1. 6
  1.  

  2. 1

    Good old friend strcpy :)

    In 2017, no less…

    1. 2

      The problem is that manuals do not tell you what to do, they just list warnings and do not supply any hints on how you should navigate those obstacles safely.

      1. 3

        One could always try reading the referenced pages in the see also section.

        1. 1

          “they just list warnings and do not supply any hints on how you should navigate those obstacles safely.”

          It’s an arguable criticism where maybe they should link to that. I mostly agree if they describe the problem they should automatically point to a solution in a direct, obvious way. If space permits, describe it with an example immediately as in secure, coding guides. Alternatively, recommend a secure coding guide. :) Let’s test the counterpoint, though, that it should be easy enough to find for a worried developer willing to look into the matter.

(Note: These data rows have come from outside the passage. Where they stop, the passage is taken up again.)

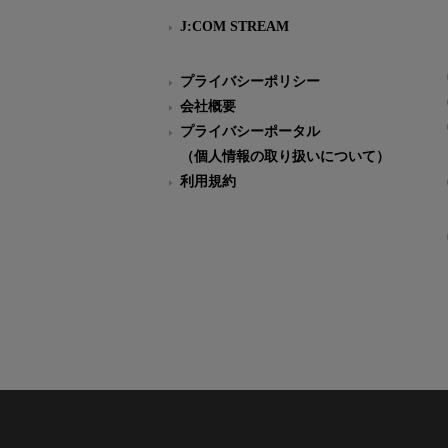
J:COM STREAM
プライバシーポリシー
会社概要
プライバシーポータル
（個人情報の取り扱いについて）
利用規約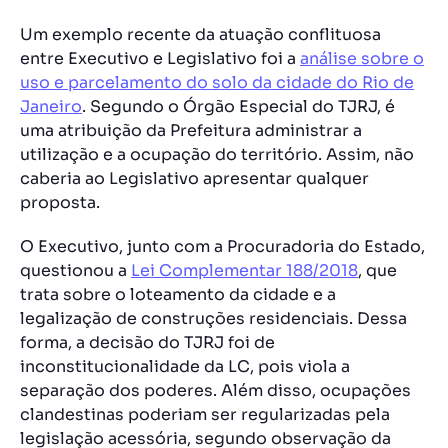
Um exemplo recente da atuação conflituosa
entre Executivo e Legislativo foi a
análise sobre o
uso e parcelamento do solo da cidade do Rio de
Janeiro
. Segundo o Órgão Especial do TJRJ, é
uma atribuição da Prefeitura administrar a
utilização e a ocupação do território. Assim, não
caberia ao Legislativo apresentar qualquer
proposta.
O Executivo, junto com a Procuradoria do Estado,
questionou a
Lei Complementar 188/2018
, que
trata sobre o loteamento da cidade e a
legalização de construções residenciais. Dessa
forma, a decisão do TJRJ foi de
inconstitucionalidade da LC, pois viola a
separação dos poderes. Além disso, ocupações
clandestinas poderiam ser regularizadas pela
legislação acessória, segundo observação da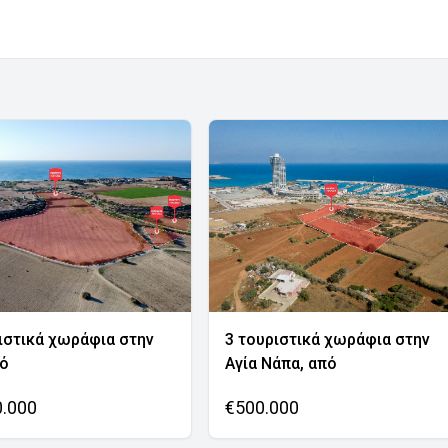
ιστικά χωράφια στην
3 τουριστικά χωράφια στην
νό
Αγία Νάπα, από
0.000
€500.000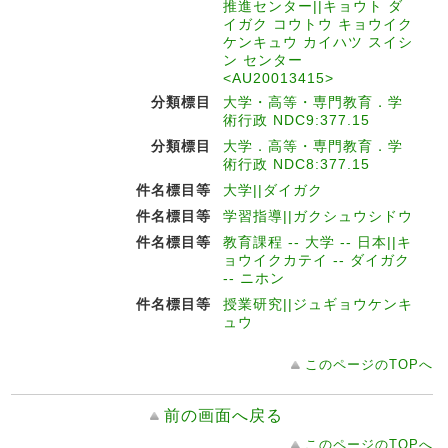
推進センター||キョウト ダ
イガク コウトウ キョウイク
ケンキュウ カイハツ スイシ
ン センター
<AU20013415>
分類標目
大学・高等・専門教育．学
術行政 NDC9:377.15
分類標目
大学．高等・専門教育．学
術行政 NDC8:377.15
件名標目等
大学||ダイガク
件名標目等
学習指導||ガクシュウシドウ
件名標目等
教育課程 -- 大学 -- 日本||キ
ョウイクカテイ -- ダイガク
-- ニホン
件名標目等
授業研究||ジュギョウケンキ
ュウ
このページのTOPへ
前の画面へ戻る
このページのTOPへ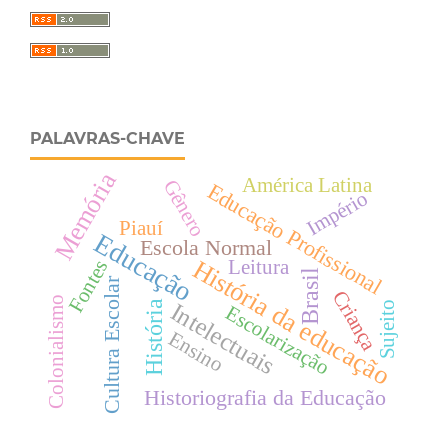
PALAVRAS-CHAVE
Memória
América Latina
Gênero
Educação Profissional
Império
Piauí
Educação
Escola Normal
História da educação
Leitura
Fontes
Brasil
Cultura Escolar
Criança
Colonialismo
História
Intelectuais
Sujeito
Escolarização
Ensino
Historiografia da Educação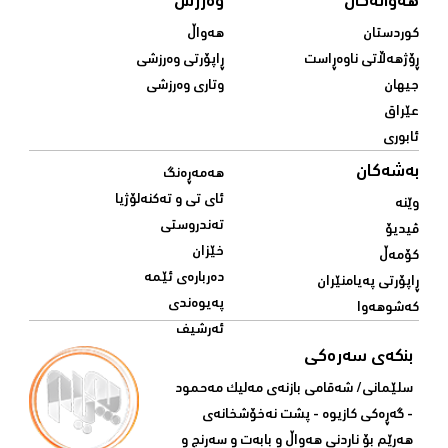
هەواڵەکان
وەرزش
کوردستان
هەواڵ
ڕۆژهەڵاتی ناوەڕاست
ڕاپۆرتی وەرزشی
جیهان
وتاری وەرزشی
عێراق
ئابوری
بەشەکان
هەمەڕەنگ
ئای تی و تەکنەلۆژیا
وێنە
تەندروستی
ڤیدیۆ
خێزان
کۆمەڵ
دەربارەی ئێمە
ڕاپۆرتی پەیامنێران
پەیوەندی
کەشوهەوا
ئەرشیف
بنکەی سەرەکی
سلێمانی/ شه‌قامی بازنه‌ی مه‌لیک مه‌حمود
- گه‌ڕه‌کی کازیوه‌ - پشت نه‌خۆشخانه‌ی‌
هه‌رێم بۆ ناردنی‌ هه‌واڵ و بابه‌ت و سه‌رنج و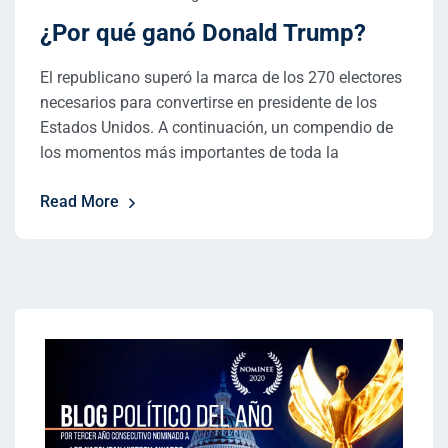
¿Por qué ganó Donald Trump?
El republicano superó la marca de los 270 electores
necesarios para convertirse en presidente de los
Estados Unidos. A continuación, un compendio de
los momentos más importantes de toda la
Read More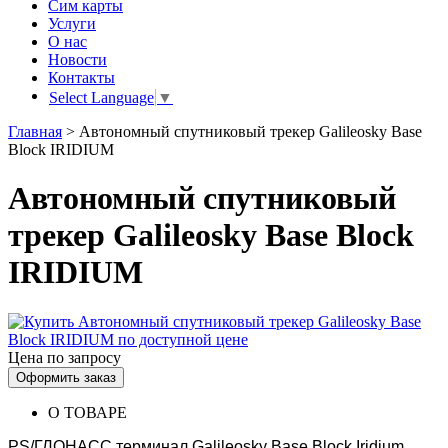
Сим карты
Услуги
О нас
Новости
Контакты
Select Language
▼
Главная
>
Автономный спутниковый трекер Galileosky Base
Block IRIDIUM
Автономный спутниковый
трекер Galileosky Base Block
IRIDIUM
Цена по запросу
Оформить заказ
О ТОВАРЕ
PS/ГЛОНАСС терминал Galileosky Base Block Iridium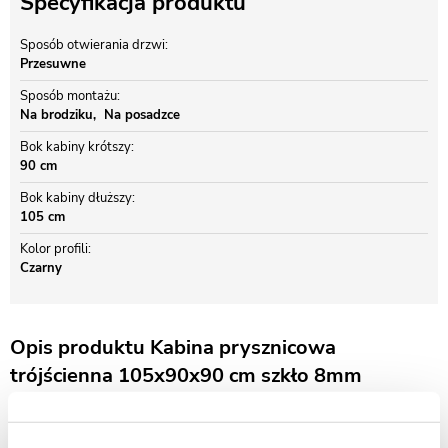
Specyfikacja produktu
Sposób otwierania drzwi
Przesuwne
Sposób montażu
Na brodziku
Na posadzce
Bok kabiny krótszy
90 cm
Bok kabiny dłuższy
105 cm
Kolor profili
Czarny
Opis produktu Kabina prysznicowa
trójścienna 105x90x90 cm szkło 8mm
mrożone profile czarne matowe Swiss Liniger
Nowoczesna kabina prysznicowa
Swiss Liniger CV20P
U-Form to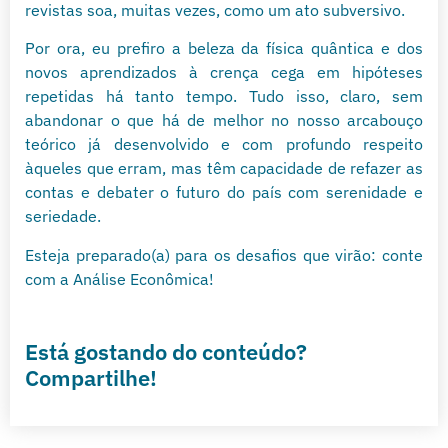
revistas soa, muitas vezes, como um ato subversivo.
Por ora, eu prefiro a beleza da física quântica e dos
novos aprendizados à crença cega em hipóteses
repetidas há tanto tempo. Tudo isso, claro, sem
abandonar o que há de melhor no nosso arcabouço
teórico já desenvolvido e com profundo respeito
àqueles que erram, mas têm capacidade de refazer as
contas e debater o futuro do país com serenidade e
seriedade.
Esteja preparado(a) para os desafios que virão: conte
com a Análise Econômica!
Está gostando do conteúdo?
Compartilhe!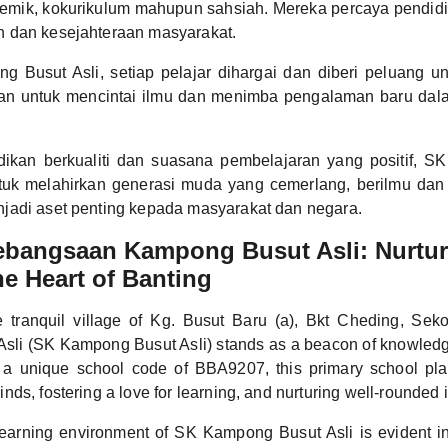
demik, kokurikulum mahupun sahsiah. Mereka percaya pendidi
 dan kesejahteraan masyarakat.
 Busut Asli, setiap pelajar dihargai dan diberi peluang u
an untuk mencintai ilmu dan menimba pengalaman baru da
dikan berkualiti dan suasana pembelajaran yang positif, 
ntuk melahirkan generasi muda yang cemerlang, berilmu dan 
jadi aset penting kepada masyarakat dan negara.
ebangsaan Kampong Busut Asli: Nurtu
he Heart of Banting
e tranquil village of Kg. Busut Baru (a), Bkt Cheding, Se
li (SK Kampong Busut Asli) stands as a beacon of knowledge
 a unique school code of BBA9207, this primary school play
ds, fostering a love for learning, and nurturing well-rounded i
learning environment of SK Kampong Busut Asli is evident in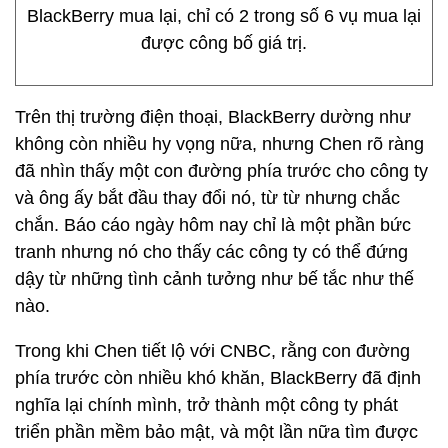
BlackBerry mua lại, chỉ có 2 trong số 6 vụ mua lại
được công bố giá trị.
Trên thị trường điện thoại, BlackBerry dường như
không còn nhiều hy vọng nữa, nhưng Chen rõ ràng
đã nhìn thấy một con đường phía trước cho công ty
và ông ấy bắt đầu thay đổi nó, từ từ nhưng chắc
chắn. Báo cáo ngày hôm nay chỉ là một phần bức
tranh nhưng nó cho thấy các công ty có thể đứng
dậy từ những tình cảnh tưởng như bế tắc như thế
nào.
Trong khi Chen tiết lộ với CNBC, rằng con đường
phía trước còn nhiều khó khăn, BlackBerry đã định
nghĩa lại chính mình, trở thành một công ty phát
triển phần mềm bảo mật, và một lần nữa tìm được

          “No bounds checking is performed. If the buffer dst is not large enough to hold the result, subsequent memory will be damaged. “

          Direct implication: check the size of the input first if worried about preventing errors. That’s at least the obvious part. The worried programmer might also type strcpy into Google with words such as security, vulnerability, crash, or so on to understand what the problem might be. I just tested that in DuckDuckGo to find a search for “strcpy vulnerability” gives these links as the first, two results:

          https://stackoverflow.com/questions/21121272/how-to-mitigate-the-strcat-and-strcmp-vulnerability

          https://stackoverflow.com/questions/1258550/why-should-you-use-strncpy-instead-of-strcpy

          That should give them plenty of information. So, maybe we just need to teach programmers to always type the thing they’re curious about followed by specific words into Google or DuckDuckGo that are likely to bring up relevant information. Words I’ve used to good effect include bugs, vulnerabilities, prevent, and mitigate/mitigation. People might have gotten too lazy to do this and/or forgotten how to search properly since Google is so good now. It’s not as good as people think, though, where my old techniques from old engines still pay off.

          1. 2

            The other point is the OpenBSD manual is not intended to be a learn to program in C tutorial. It describes the functions available, (hopefully) simply and accurately, noting caveats as necessary. I think our philosophy is closer to do no harm than solve all problems.

            Really, I have a hard time imagining a novice programmer reading that page, but knowing nothing of the territory. If you don’t know what strcpy is, how did you find the man page in the first place? If you were pointed at strcpy by some other tutorial, shouldn’t that be the document corrected?

            1. 1

              You make a great point. Given that and what can Google finds, the reasonable assumption for the new programmer is probably that they learn the language, read some resources on secure coding, and then the docs are just giving a reminder of the risk. It’s not far from a formal spec, either, where it’s warning a precondition on size is necessary for correctness. We similarly wouldn’t expect a language tutorial in a formal spec.